Oracle co-founder, Larry Ellison, has toppled Elon Musk to become the world’s richest person, ending the Tesla boss’s nearly year-long reign at the top of the Bloomberg Billionaires Index.
Bloomberg reports that Ellison’s fortune surged by a record $101bn on Wednesday after Oracle reported quarterly results that beat expectations and signalled further growth in its cloud business.
The increase lifted his wealth to $393bn, putting him ahead of Musk, whose net worth now stands at $385bn.
The 81-year-old tech billionaire’s gains mark the biggest one-day jump ever recorded on Bloomberg’s index.
Oracle’s shares, which had already risen 45 per cent this year, soared 41 per cent after the company announced strong bookings and an upbeat outlook for its cloud infrastructure unit.
Ellison, who serves as chairman and chief technology officer of Oracle, holds the bulk of his fortune in the company’s stock.
Musk, who first became the world’s richest person in 2021, had reclaimed the title last year and held it for just over 300 days.
He previously lost the crown to Amazon’s Jeff Bezos and LVMH boss Bernard Arnault.
Tesla shares have fallen 13 per cent this year.
The company’s board has proposed a massive pay package for Musk that could make him the world’s first trillionaire if he hits a series of ambitious targets.
Meanwhile, billionaire philanthropist Bill Gates no longer ranks among America’s 10 Richest People.
The Microsoft cofounder, who reigned for nearly a quarter century as America’s richest person, no longer makes the very top of this year’s ranking of the country’s wealthiest people, according to Forbes report on Wednesday.

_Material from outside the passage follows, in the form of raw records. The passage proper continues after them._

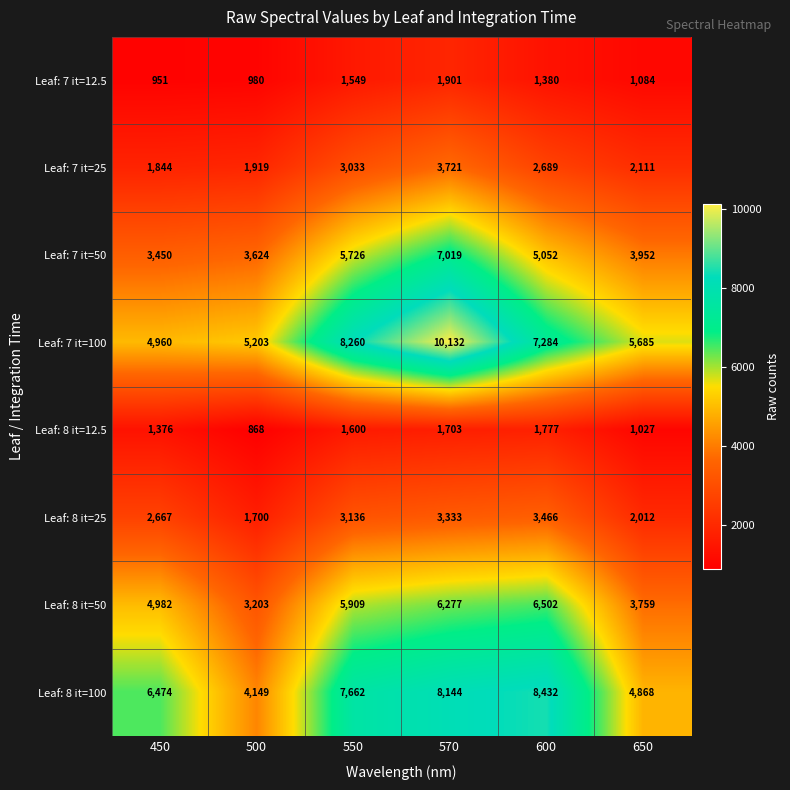

Which label corresponds to the largest value in the chart?

570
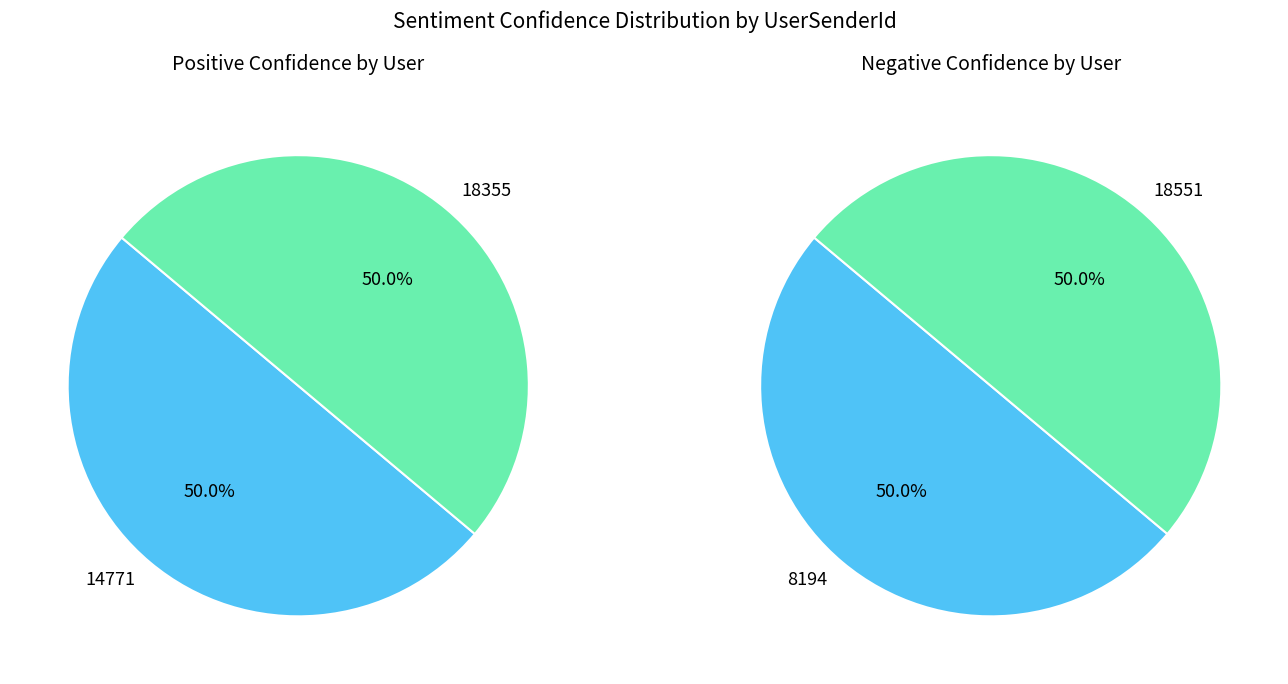

Which has a higher value, positive or negative?

positive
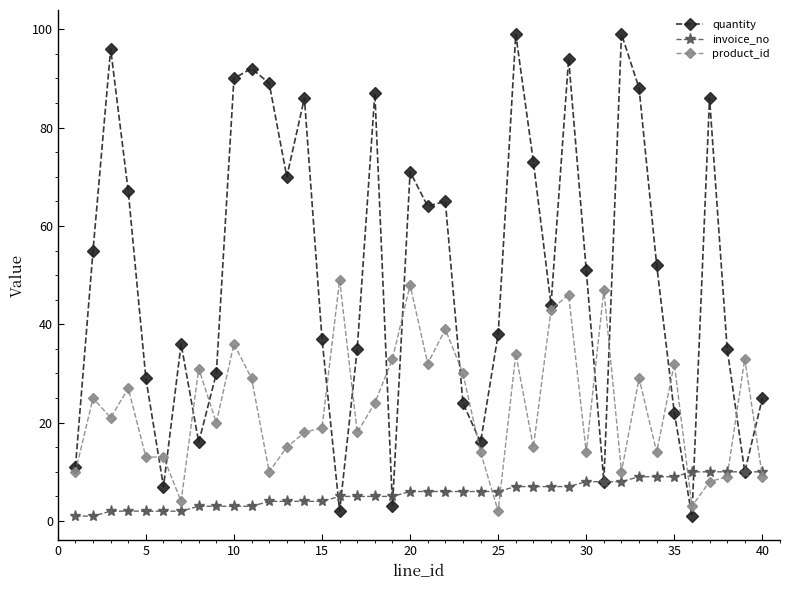

True or false: quantity has more than 2 points higher than both neighbors.

True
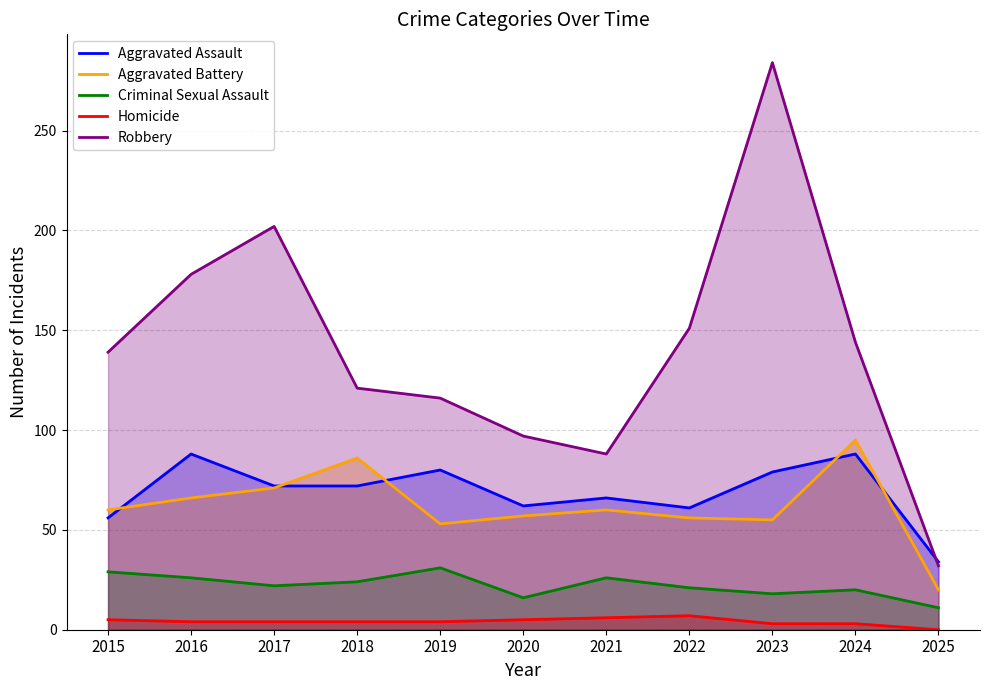

Rank the series at 2025 from highest to lowest value.

Aggravated Assault, Robbery, Aggravated Battery, Criminal Sexual Assault, Homicide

Gates was long known as the richest person in America. Starting in 1991, he ranked either first or second on the Forbes 400 list of the country’s wealthiest people every year for nearly three decades.
He fell below the No. 2 spot in 2021. Now, for the first time in 34 years, Gates is not even in the top ten.
He ranks No. 14 on this year’s Forbes 400–just behind Bloomberg LP cofounder Mike Bloomberg and one spot ahead of the country’s (and the world’s) richest woman, Walmart heiress Alice Walton.
Of course, Gates still commands a massive fortune–Forbes estimates he’s worth $107 billion, the same as a year ago.
As other billionaires on the list get richer, Gates is determined to get poorer. In May he announced that he plans to give away 99% of his remaining fortune to his charitable Gates Foundation over the next two decades.
The foundation will shut its doors in 2045, the year Gates will turn 90.
To part with 99% of his wealth, Gates plans to donate “billions a year” to his foundation.
“It won’t be equal [amounts] every year because it’ll somewhat depend on what’s going on with the markets,” he told Forbes in May.
“My will is very clear that when I die, all that money goes into the foundation and they would have to figure out what they do with assets.”
Forbes estimates that he’s donated $7 billion to the Gates Foundation since last year’s Forbes 400.
A spokesperson for Gates declined to comment as reported by Forbes on Wednesday.
The report further indicated that Gates’ dropped in the ranks of U.S. billionaires began the year he and Melinda French Gates, his wife of 27 years, divorced.
He fell to No. 4 on the 2021 Forbes 400 list, worth an estimated $134 billion. A year ago, he dropped to No. 9, worth $107 billion.
The decline in net worth came as French Gates resigned as co-chair of the Gates Foundation and announced that as part of her departure, she would receive $12.5 billion for her own philanthropy. Those funds look to have been transferred from Bill Gates’ fortune.
Forbes now estimates that, in addition to the philanthropic money, French Gates received assets currently worth $29 billion as part of the divorce settlement. Spokespeople for Gates and French Gates have declined to comment on the settlement.
The Microsoft cofounder, who will turn 70 in October, has set big goals for the Gates Foundation in the decades ahead. One aim is that no mother, baby or child dies of preventable causes.
The foundation will also continue its efforts to eradicate polio and reduce the impact of malaria–part of a larger foundation effort to reduce the spread of infectious disease.
Along the way, Gates’ net worth will likely continue to drop—pushing him further and further down the ranks of The Forbes 400.